Andreas Andreou
Everything usually starts with pure intentions: "We have two children, so we pass on half a share to each of them to avoid offending anyone, and then let them do what they want."
Co-ownership in real estate can be one of the most problematic situations anyone can find themselves in, whether inadvertently or intentionally. Many who have experienced this would agree that it is not just a problem but a curse.
Inheritance and parental provision are the dominant routes by which co-ownerships are created. While there are other routes, these are certainly the primary ones.
In earlier times, things were simpler. There were no planning zones, development factors were unknown, and property uses were determined by practicality (e.g., a field became an orchard, and a place in the tract became a house or café).
The distribution of property to children was characterized by three basic elements. The first element was quantitative and reminiscent of the distribution of seats for the election of MEPs. Each child would successively take a measure, for example, two stremmata of land, as the value was of secondary importance or missing from the equation. Whatever was left over would either go to someone underprivileged or to the daughter for a dowry. If this was not the case, the surplus was given to everyone with equal interest.
The second element was the expected use. The fertile land went to the sons who would cultivate it to provide income for their families. The daughters received the houses, shops, and land in villages or towns (for dowry), and those who studied might be given seaside land as a gift to appease their mothers.
Of course, not everyone was a landowner. Many less fortunate people built their daughter's house next door or above their own and left the son's house to him upon their death. Others, more controlling, kept everything until they died, distributing shares of the estate equally among all children.
The third element was the most romantic: the belief that everyone would live in harmony and agree on everything.
Boom, reality check. Introducing third parties into the family is like a time bomb, disintegrating the romantic notion. The result is usually that no one agrees on anything, everyone does what they want, and the extended family grows while the shares increase in number and decrease in size.
Today, we see heirs who are desperate and confused about how to manage their inherited fortunes.

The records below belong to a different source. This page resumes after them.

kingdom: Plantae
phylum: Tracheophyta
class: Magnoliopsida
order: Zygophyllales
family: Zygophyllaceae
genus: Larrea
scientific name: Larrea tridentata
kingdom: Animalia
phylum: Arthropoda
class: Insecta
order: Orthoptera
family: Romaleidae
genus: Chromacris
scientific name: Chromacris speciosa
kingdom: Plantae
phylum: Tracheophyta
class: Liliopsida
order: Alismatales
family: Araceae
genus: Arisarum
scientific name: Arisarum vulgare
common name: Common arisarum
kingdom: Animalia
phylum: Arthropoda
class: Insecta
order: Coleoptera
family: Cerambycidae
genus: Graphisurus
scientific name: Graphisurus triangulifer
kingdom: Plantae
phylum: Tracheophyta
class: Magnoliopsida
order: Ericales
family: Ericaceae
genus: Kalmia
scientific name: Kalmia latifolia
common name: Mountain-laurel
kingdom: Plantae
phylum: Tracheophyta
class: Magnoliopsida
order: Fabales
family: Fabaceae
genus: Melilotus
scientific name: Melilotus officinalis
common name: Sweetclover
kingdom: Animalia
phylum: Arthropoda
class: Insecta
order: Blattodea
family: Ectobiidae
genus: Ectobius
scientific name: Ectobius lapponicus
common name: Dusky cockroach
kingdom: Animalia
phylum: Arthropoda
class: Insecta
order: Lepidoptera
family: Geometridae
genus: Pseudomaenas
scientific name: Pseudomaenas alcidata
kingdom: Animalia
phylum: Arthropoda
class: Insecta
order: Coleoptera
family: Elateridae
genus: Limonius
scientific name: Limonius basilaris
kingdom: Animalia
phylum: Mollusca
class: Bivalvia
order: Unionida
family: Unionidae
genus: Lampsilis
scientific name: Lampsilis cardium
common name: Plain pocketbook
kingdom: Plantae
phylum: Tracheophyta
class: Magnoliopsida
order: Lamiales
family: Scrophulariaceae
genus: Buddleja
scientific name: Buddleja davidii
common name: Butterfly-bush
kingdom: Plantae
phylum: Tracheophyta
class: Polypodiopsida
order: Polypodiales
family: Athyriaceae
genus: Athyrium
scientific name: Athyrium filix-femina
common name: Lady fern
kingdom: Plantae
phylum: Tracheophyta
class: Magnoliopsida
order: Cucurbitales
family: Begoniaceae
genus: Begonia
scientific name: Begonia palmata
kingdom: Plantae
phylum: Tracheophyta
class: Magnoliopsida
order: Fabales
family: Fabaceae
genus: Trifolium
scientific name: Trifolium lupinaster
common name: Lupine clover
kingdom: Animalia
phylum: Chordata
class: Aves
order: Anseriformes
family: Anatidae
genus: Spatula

There may not always be alternatives to the same problem, but at least one solution almost certainly exists. What is required, however, is the minimum common consent of all parties involved, meaning the registered co-owners.
The ideal is to make the shares independent so that separate titles are obtained for each share. For example, if the ownership title currently has two unitholders each with a 50% interest, create two separate titles where each unitholder has 100% ownership of their respective units.
If it can be split/separated, fine. But since this is usually difficult to achieve for various reasons, the next step is an agreement to split the units between the unitholders. Without such an agreement, all co-owners have an equal legal interest in the whole property. For instance, if a house was built on half of a plot by one child and the other half is vacant and owned by the other child, without a partition agreement, each child has a 50% interest in the total value, favoring the one who did not build. A distribution agreement filed with the Land Registry would solve this problem.
The next stage is for one of the shareholders to buy out the others, becoming the sole owner of the property.
If there is no interest or possibility for one to buy out the others, the final stage is the joint acquisition of the remaining owners.